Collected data
•••••
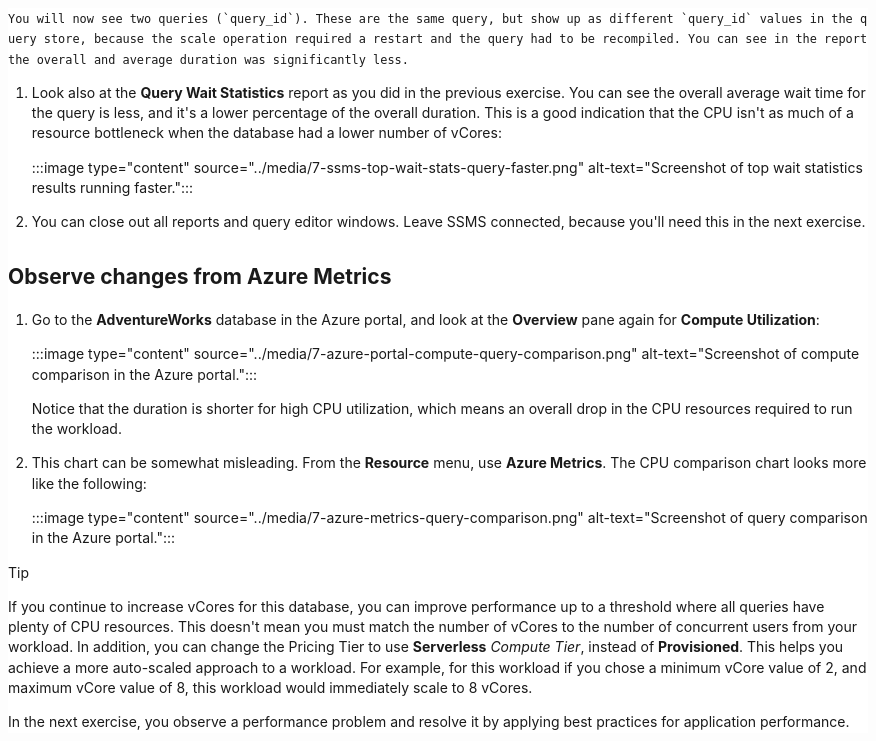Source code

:     You will now see two queries (`query_id`). These are the same query, but show up as different `query_id` values in the query store, because the scale operation required a restart and the query had to be recompiled. You can see in the report the overall and average duration was significantly less.

1. Look also at the **Query Wait Statistics** report as you did in the previous exercise. You can see the overall average wait time for the query is less, and it's a lower percentage of the overall duration. This is a good indication that the CPU isn't as much of a resource bottleneck when the database had a lower number of vCores:

    :::image type="content" source="../media/7-ssms-top-wait-stats-query-faster.png" alt-text="Screenshot of top wait statistics results running faster.":::

1. You can close out all reports and query editor windows. Leave SSMS connected, because you'll need this in the next exercise.

## Observe changes from Azure Metrics

1. Go to the **AdventureWorks** database in the Azure portal, and look at the **Overview** pane again for **Compute Utilization**:

    :::image type="content" source="../media/7-azure-portal-compute-query-comparison.png" alt-text="Screenshot of compute comparison in the Azure portal.":::

    Notice that the duration is shorter for high CPU utilization, which means an overall drop in the CPU resources required to run the workload.

1. This chart can be somewhat misleading. From the **Resource** menu, use **Azure Metrics**. The CPU comparison chart looks more like the following:

    :::image type="content" source="../media/7-azure-metrics-query-comparison.png" alt-text="Screenshot of query comparison in the Azure portal.":::

> [!TIP]
> If you continue to increase vCores for this database, you can improve performance up to a threshold where all queries have plenty of CPU resources. This doesn't mean you must match the number of vCores to the number of concurrent users from your workload. In addition, you can change the Pricing Tier to use **Serverless** *Compute Tier*, instead of **Provisioned**. This helps you achieve a more auto-scaled approach to a workload. For example, for this workload if you chose a minimum vCore value of 2, and maximum vCore value of 8, this workload would immediately scale to 8 vCores.

In the next exercise, you observe a performance problem and resolve it by applying best practices for application performance.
•••••
__What you have to do__
Please write out, exactly as they appear, the lines from the line containing "of compute comparison" through the last line of the records above, both included.

__Output of the exercise__
    :::image type="content" source="../media/7-azure-portal-compute-query-comparison.png" alt-text="Screenshot of compute comparison in the Azure portal.":::

    Notice that the duration is shorter for high CPU utilization, which means an overall drop in the CPU resources required to run the workload.

1. This chart can be somewhat misleading. From the **Resource** menu, use **Azure Metrics**. The CPU comparison chart looks more like the following:

    :::image type="content" source="../media/7-azure-metrics-query-comparison.png" alt-text="Screenshot of query comparison in the Azure portal.":::

> [!TIP]
> If you continue to increase vCores for this database, you can improve performance up to a threshold where all queries have plenty of CPU resources. This doesn't mean you must match the number of vCores to the number of concurrent users from your workload. In addition, you can change the Pricing Tier to use **Serverless** *Compute Tier*, instead of **Provisioned**. This helps you achieve a more auto-scaled approach to a workload. For example, for this workload if you chose a minimum vCore value of 2, and maximum vCore value of 8, this workload would immediately scale to 8 vCores.

In the next exercise, you observe a performance problem and resolve it by applying best practices for application performance.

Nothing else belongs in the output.